Menschenrechtsorganisationen in Mexiko weisen auf das brutale Verhalten der US-Grenzpolizei hin. Nehmen die Menschenrechtsverletzungen durch US-Behörden mit der Verschärfung der Gesetzeslage und dem weiteren Aufbau der Grenzbefestigungen zu?

In den achtziger Jahren gab es eine Spezialeinheit, deren Aufgabe darin bestand, Migranten vor Verbrechen zu schützen, denn sie werden oft überfallen und ausgeraubt. Diese Einheit aber tötete zwischen 1984 und 1989 mindestens 40 Migranten und verletzte dreimal so viele, so daß sie 1989 aufgelöst wurde. Zuletzt wurden 1993 drei Migranten von einer Grenzpatrouille umgebracht. Seitdem hat es zwar keine Toten mehr gegeben, aber Mißhandlungen stehen auf der Tagesordnung. Wir stellen auch immer mehr Vergewaltigungen von Frauen durch die Grenzpolizei und den INS (Immigration and Naturalization Service) fest.

Kürzlich wurden drei Grenzpolizisten und INS-Agenten zu Strafen zwischen 25 Jahren und Lebenslänglich wegen Vergewaltigung von Migrantinnen verurteilt. Wir sehen immer öfter körperliche und psychologische Folter in den Verhaftungszentren. Dort müssen die Männer nackt in den Zellen stehen, während der Nacht werden die Klimaanlagen so kalt wie möglich gestellt, während der Hitze des Tages aber werden sie abgeschaltet.
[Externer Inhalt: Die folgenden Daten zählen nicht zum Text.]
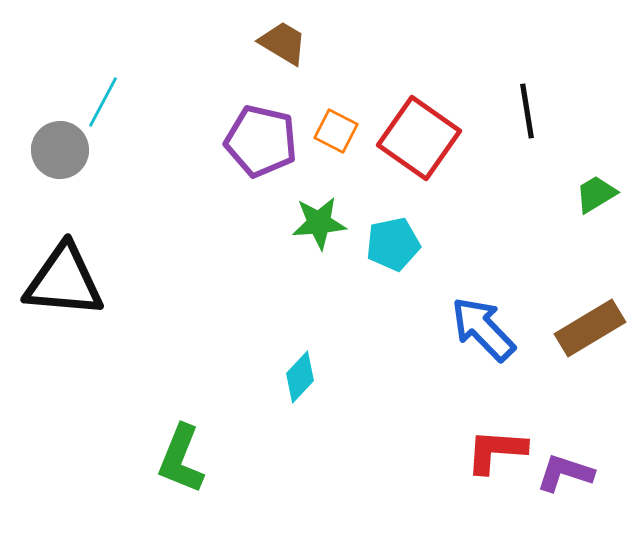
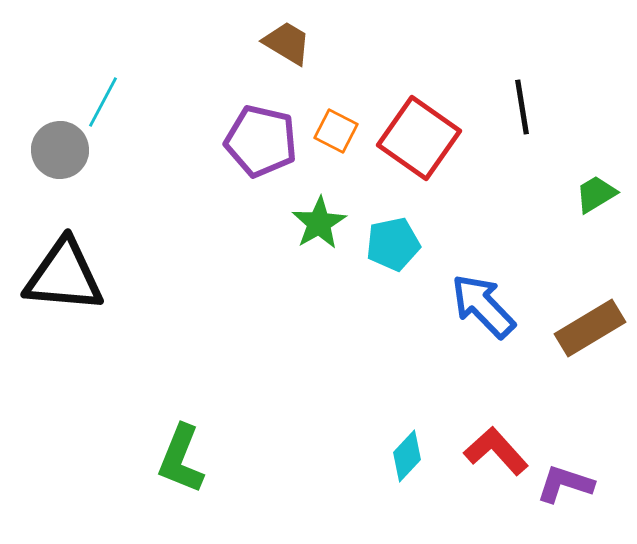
brown trapezoid: moved 4 px right
black line: moved 5 px left, 4 px up
green star: rotated 26 degrees counterclockwise
black triangle: moved 5 px up
blue arrow: moved 23 px up
cyan diamond: moved 107 px right, 79 px down
red L-shape: rotated 44 degrees clockwise
purple L-shape: moved 11 px down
Timothy Dunn, ein US-amerikanischer Autor, hat ein Buch über die Militarisierung der Grenze geschrieben und nennt es low intensity warfare, Kriegsführung auf niedriger Stufe. Uns bleibt nur übrig, jährlich Hunderte von Fällen physischer Mißhandlung und sexuellen Mißbrauchs zu dokumentieren. Wir machen das seit vierzehn Jahren und es hat sich nichts verbessert.

Viele illegalen Migranten schaffen es trotz der Abschottungspolitik zumindest vorübergehend, Arbeit in den USA zu finden. In welchen Sektoren arbeiten sie, wie sind ihre Arbeitsbedingungen?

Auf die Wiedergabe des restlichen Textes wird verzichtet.